**Records shown**.
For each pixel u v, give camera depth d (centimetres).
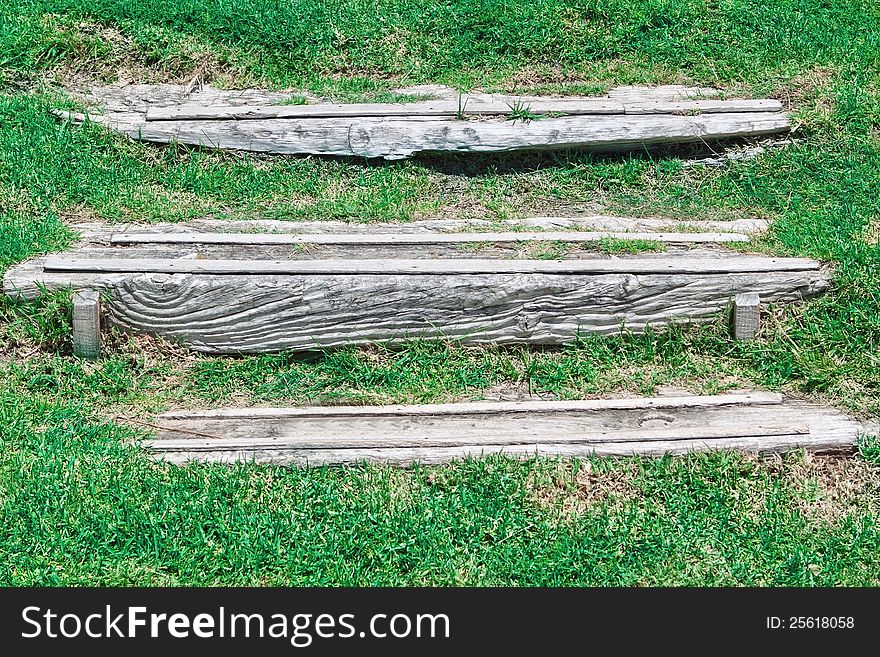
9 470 248
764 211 325
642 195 334
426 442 257
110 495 245
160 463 252
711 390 274
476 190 333
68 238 298
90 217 313
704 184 336
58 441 255
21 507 240
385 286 279
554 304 282
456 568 236
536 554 238
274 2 379
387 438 258
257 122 336
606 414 267
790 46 369
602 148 339
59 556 234
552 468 253
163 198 323
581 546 240
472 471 252
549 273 283
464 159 338
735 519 246
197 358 283
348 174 334
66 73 358
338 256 293
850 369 275
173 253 292
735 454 256
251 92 355
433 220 318
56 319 278
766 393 273
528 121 336
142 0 374
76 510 241
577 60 370
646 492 250
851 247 294
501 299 281
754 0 385
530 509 246
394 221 316
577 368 280
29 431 259
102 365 276
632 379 278
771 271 286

**Work required**. Repeat the data exactly. No pictures should appear.

**Solution for this problem**.
For each pixel u v, give camera depth d (centimetres).
9 470 248
764 211 325
642 195 334
426 442 257
110 495 245
160 463 252
711 390 274
476 190 333
68 238 298
90 217 313
704 184 336
58 441 255
21 507 240
385 286 279
554 304 282
456 568 236
536 554 238
274 2 379
387 438 258
257 122 336
606 414 267
790 46 369
602 148 339
59 556 234
552 468 253
163 198 323
581 546 240
472 471 252
549 273 283
464 159 338
735 519 246
197 358 283
348 174 334
66 73 358
338 256 293
850 369 275
173 253 292
735 454 256
251 92 355
433 220 318
56 319 278
766 393 273
528 121 336
142 0 374
76 510 241
577 60 370
646 492 250
851 247 294
501 299 281
754 0 385
530 509 246
394 221 316
577 368 280
29 431 259
102 365 276
632 379 278
771 271 286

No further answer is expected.